Monday, February 28, 2011

Delicious Restaurant Quality Pizza AT HOME MY WAY!


Recipes for crust, deep dish pizza, thin pizza, and dessert pizza on this post.

We typically have homemade pizza night at our house once each week or at least once every two weeks. We really love our homemade pizza! Our town is a pretty small town and although we do have Pizza Hut and another local franchise called Breadeaux Pizza, we don’t have any of those little greek or italian pizzarias that I personally prefer. So, I have searched high and low and experimented with many different recipes trying to come up with a homemade pizza recipe that would satisfy my family’s desire to eat pizza “out!” Happy to report that we have settled in to a terrific and easy recipe that most of the members of my family (except daughter #1 who is so, so picky and she insists on only eating Pizza Hut) would rather have any day - even up against their favorite restaurant pizza! Its really outstanding and very easy! I will post the recipe for the crust/dough first and then post how I actually make pizza night extra special at our house!



I make my own sauce and freeze it from homegrown summer tomatoes and I will post that recipe as soon as I can, but your favorite pizza sauce will work just fine!




NOTE:  Mix the dough up the day before and stick it in the fridge. It will rise in there - no kneading required. If you want, you could mix this up and let it rise for 2 hours on the counter and then put it in the fridge. Don't fret if you don't have the 2 hours to let it rise on the counter.  I have to be in my car driving out of the driveway by 7:15 every morning, and sometimes I only have time to mix this up and stick it in the fridge.  If you are leaving it in the fridge all night or all day, it doesn't have to rise on the counter.  It will rise in the fridge over the duration of the day/night just fine!  The dough does really need some refrigerator time so that you can handle it though because it’s a very wet dough. This dough will keep in the fridge up to 2 weeks. I will list other recipes you can use this dough for, like english muffins and a crusty loaf to go with supper.

Entries drawn from a collection:
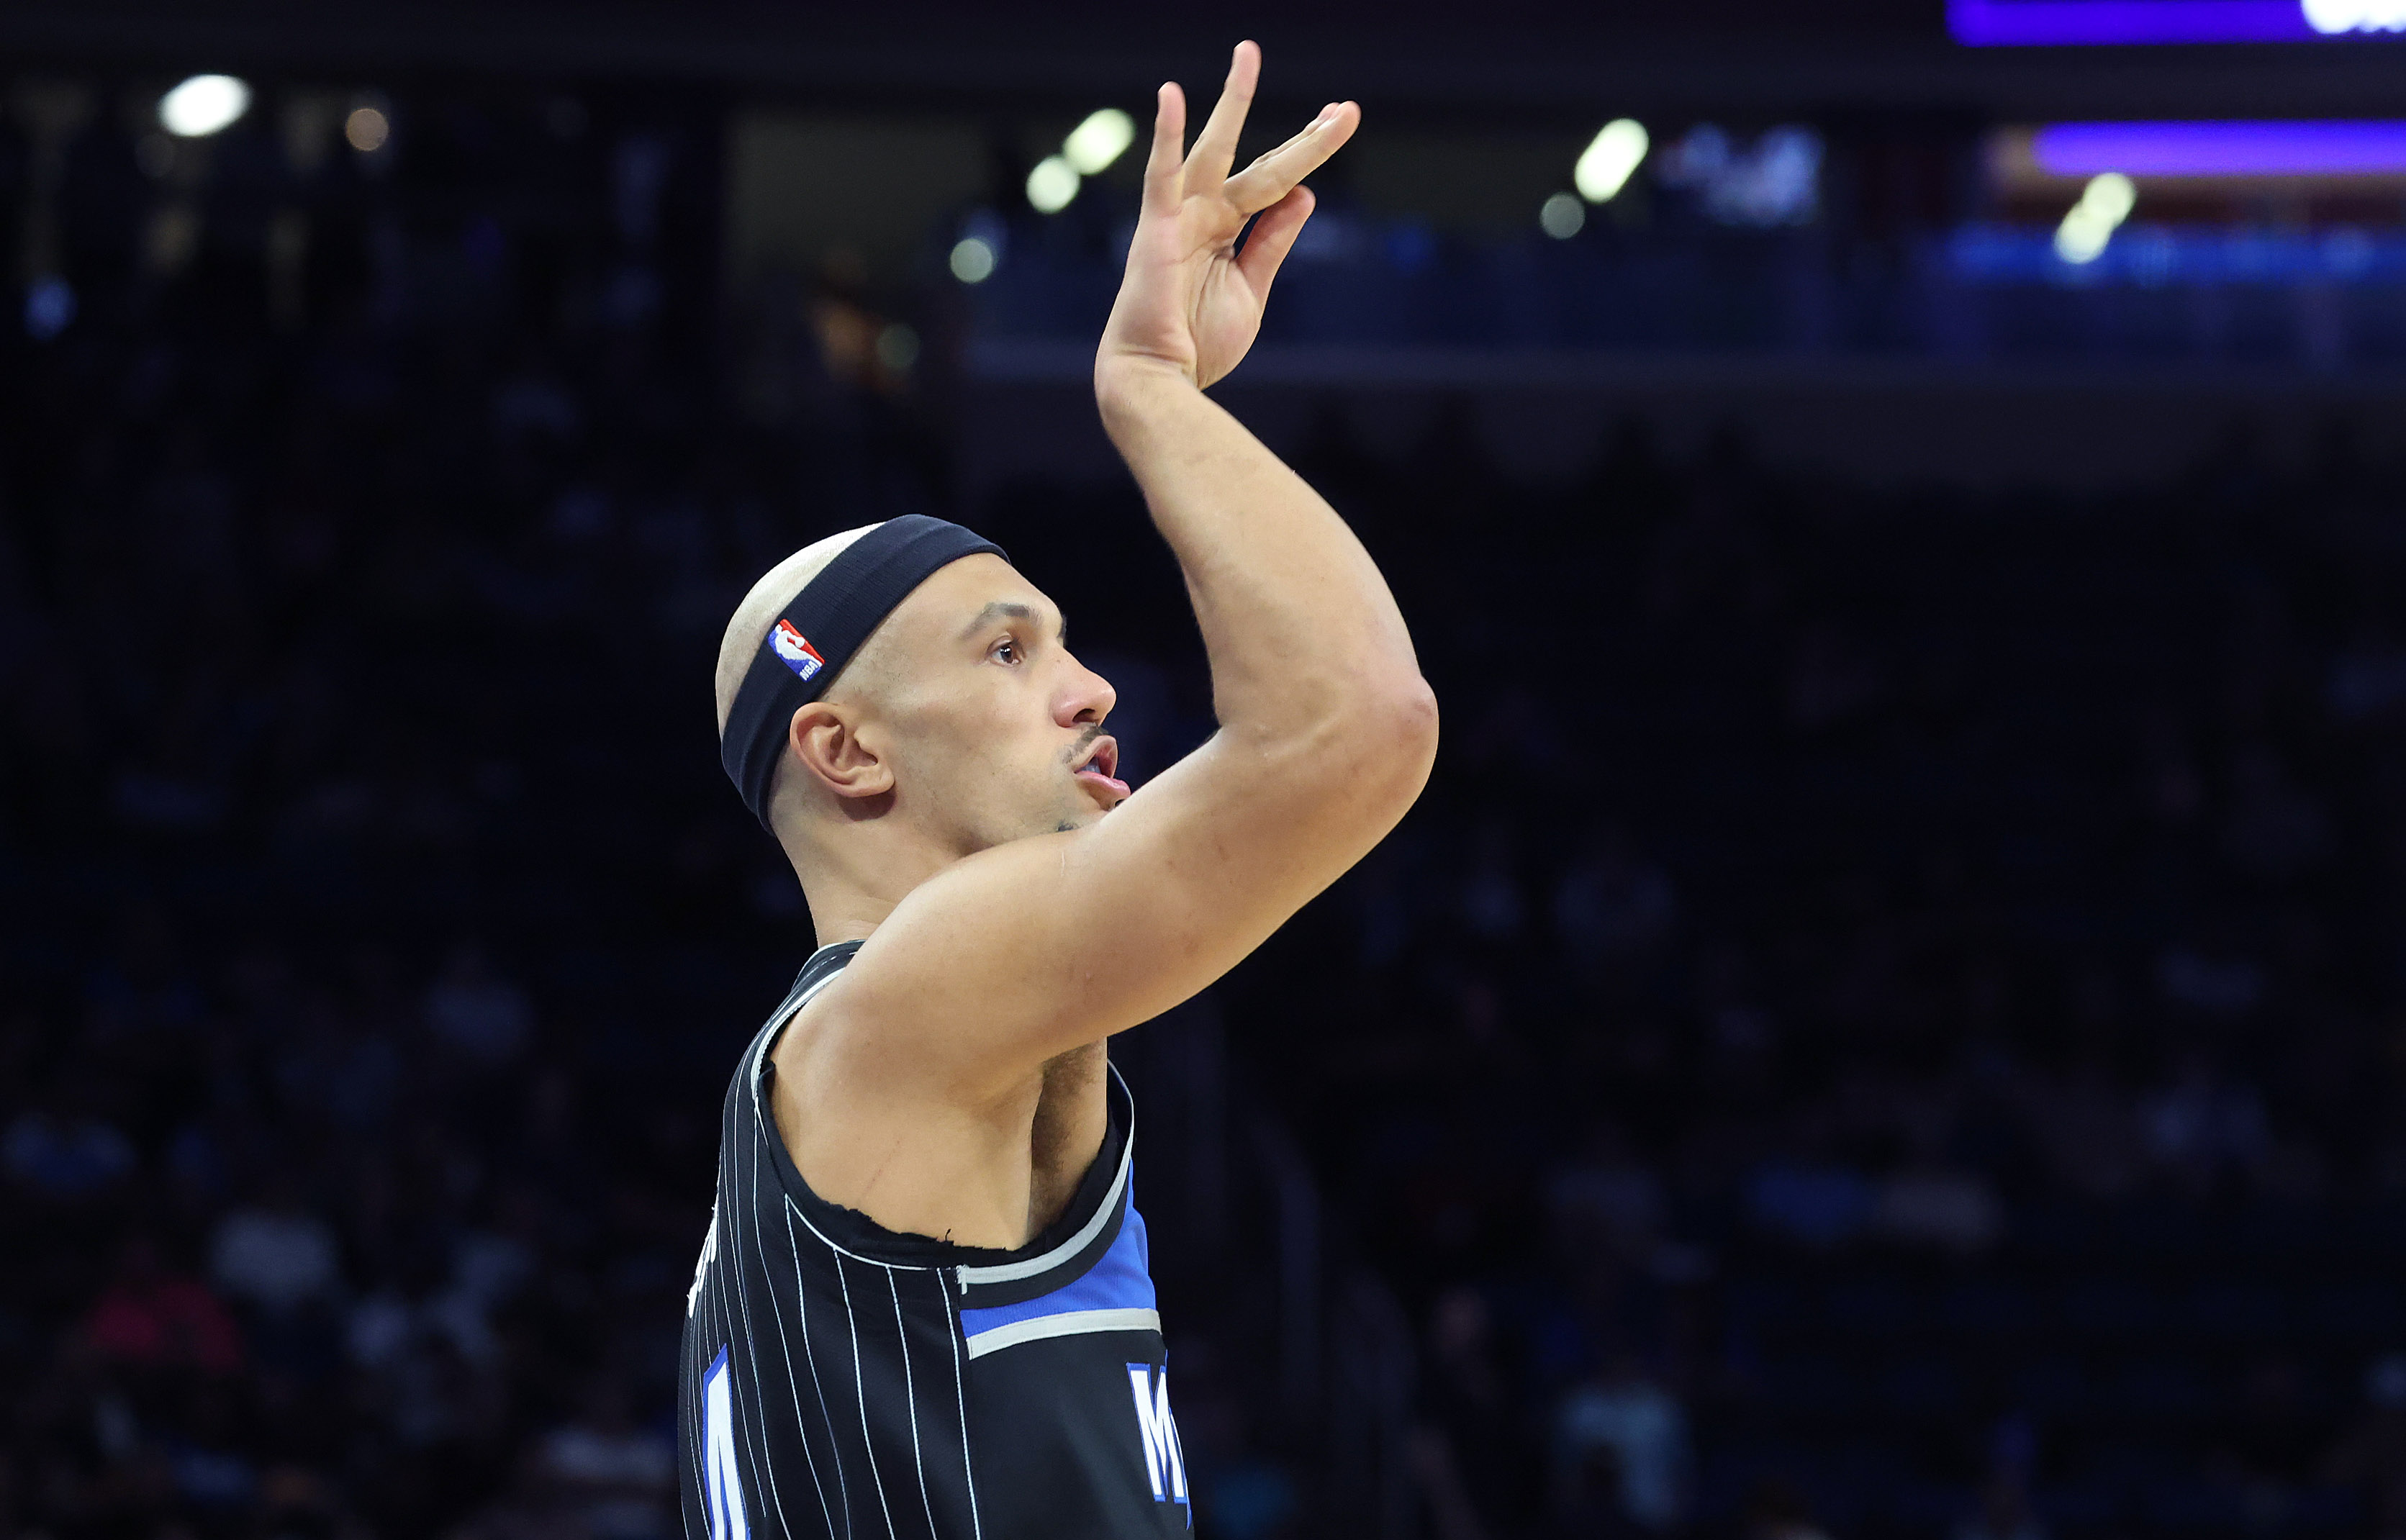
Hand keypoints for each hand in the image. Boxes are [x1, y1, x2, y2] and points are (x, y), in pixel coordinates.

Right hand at [1095, 42, 1357, 395]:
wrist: (1159, 381)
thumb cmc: (1196, 343)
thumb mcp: (1251, 291)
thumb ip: (1273, 242)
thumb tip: (1304, 194)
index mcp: (1227, 231)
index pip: (1276, 182)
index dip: (1308, 152)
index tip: (1341, 120)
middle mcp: (1205, 214)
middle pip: (1261, 162)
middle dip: (1302, 135)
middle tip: (1344, 107)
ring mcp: (1180, 216)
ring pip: (1216, 150)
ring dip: (1233, 101)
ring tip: (1249, 54)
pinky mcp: (1156, 228)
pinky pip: (1161, 174)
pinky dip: (1164, 135)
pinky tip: (1171, 94)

(WHAT YOU SHOULD DO) Quote the passage of the homemade pizza post above that begins at the words "NOTE:  Mix the" and stops after "go with supper.".

(RESULT FOR THIS EXERCISE)
NOTE:  Mix the dough up the day before and stick it in the fridge. It will rise in there - no kneading required. If you want, you could mix this up and let it rise for 2 hours on the counter and then put it in the fridge. Don't fret if you don't have the 2 hours to let it rise on the counter.  I have to be in my car driving out of the driveway by 7:15 every morning, and sometimes I only have time to mix this up and stick it in the fridge.  If you are leaving it in the fridge all night or all day, it doesn't have to rise on the counter.  It will rise in the fridge over the duration of the day/night just fine!  The dough does really need some refrigerator time so that you can handle it though because it’s a very wet dough. This dough will keep in the fridge up to 2 weeks. I will list other recipes you can use this dough for, like english muffins and a crusty loaf to go with supper.